Lord Justice Newey reached a similar result but by a marginally different route. Of particular interest was his conclusion that a desire to fall within (or outside) a particular tax treatment can be a relevant determination when ascertaining the parties’ subjective intentions. However, on the facts of the case, the tax position was considered not to be sufficiently significant to justify a conclusion that the revised agreement was merely a variation of the original contract.

Lady Justice Andrews said that she agreed with Lewison LJ. However, in a short concurring judgment of her own, she summarised the essence of the court’s decision in the present case:

‘Since the developer was requiring the contractor to carry out building work which was wholly outside the existing scope of the golden contract, for a consideration not mentioned in that contract, and on a part of the site not covered by the works option which it had already exercised, then if the contractor agreed to do the work for that price, in my judgment the correct analysis is that they made a fresh contractual bargain.’

For these reasons, HMRC’s appeal was allowed.

Commentary

This decision therefore looks as if it fully vindicates HMRC’s views that there is only so far that one can stretch a so-called golden contract. However, HMRC’s victory is likely to be Pyrrhic. As I explained in my earlier article, specialists who had been working in the world of enterprise zones and their HMRC (previously, Inland Revenue) counterparts had long had a joint understanding that would permit enterprise zone allowances to be claimed in such circumstances. It was only a change of HMRC’s approach in around 2011 that put the previous practice in doubt. However, HMRC then sought to apply its new (and now vindicated) interpretation to prior expenditure.

As I said in 2020, there is something unedifying about governments encouraging expenditure to be incurred (a disadvantaged area gets the desired investment and the investor gets tax relief) only for the tax relief to be withdrawn retrospectively. Quite sensibly, the taxpayers in the present case launched judicial review proceedings in order to preserve the benefit of the previous HMRC position (irrespective of its correctness in law).

At the previous hearing, the Upper Tribunal allowed the judicial review claim and that decision was not subject to further appeal. As a result, it looks as if the Court of Appeal’s decision will be of benefit to HMRC only in respect of those cases where a judicial review was not commenced or to those cases (if any) where expenditure was incurred after HMRC’s change of position became known.

One of the interesting features of this case is the fundamental difference between the approach of the Upper Tribunal and that of the Court of Appeal and, in a similar vein, between the respective approaches of the parties.
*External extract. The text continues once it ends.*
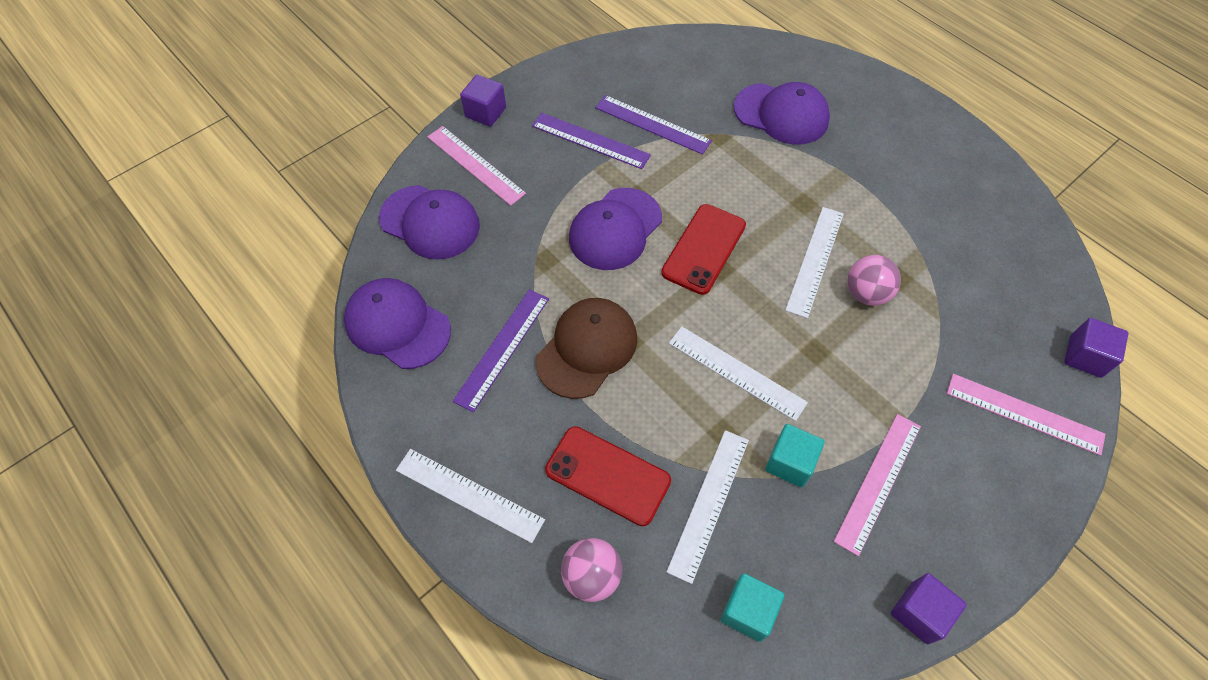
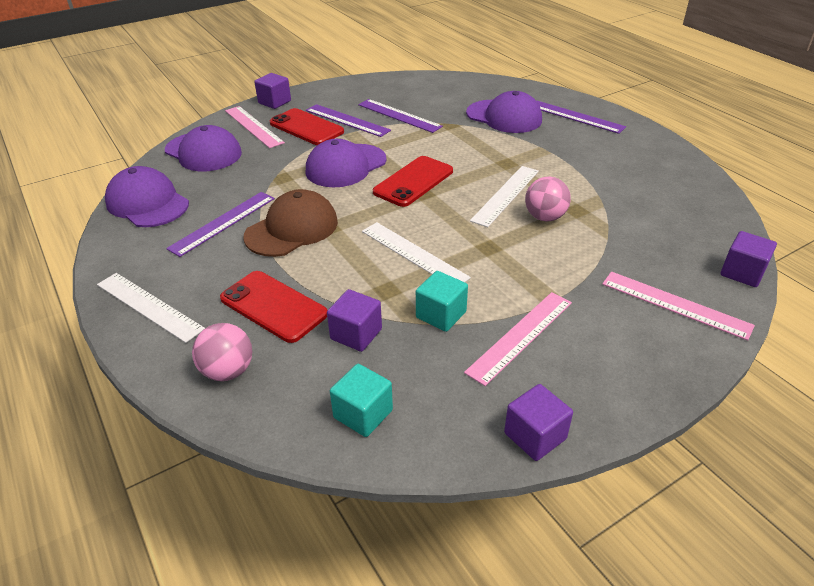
camera: 10 degrees right, 20 degrees down
white ruler [666,430,749,584] -> purple cube [327,289,382,352]
none -> red phone [270,108,344,145]
none -> purple ruler [537,101,626,134]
Accordingly, a lot of the arguments had focused on the question as to whether the golden contract had been rescinded (i.e. on the assumption that the revised terms were so different from those previously agreed) so that the revised agreement represented a new contract altogether.

However, the Court of Appeal has shown that matters are a little more nuanced than that. As the court made clear, the question of whether the golden contract has been rescinded is not always that relevant: what matters is whether or not the revised contractual terms form part of that contract or whether they are the result of a fresh agreement. Even in the latter scenario, the original contract might continue in effect.

What to do next

Advisers with similar enterprise zone allowance cases will, of course, realise that the Court of Appeal’s decision means that the allowances are not strictly available. However, they should first ascertain whether their clients are protected by judicial review proceedings.

The court’s decision will also be relevant if new legislation is ever introduced to replicate the enterprise zone rules. However, at the time of writing (shortly before the 17 November Autumn Statement), the fate of the proposed investment zones lies somewhat in the balance.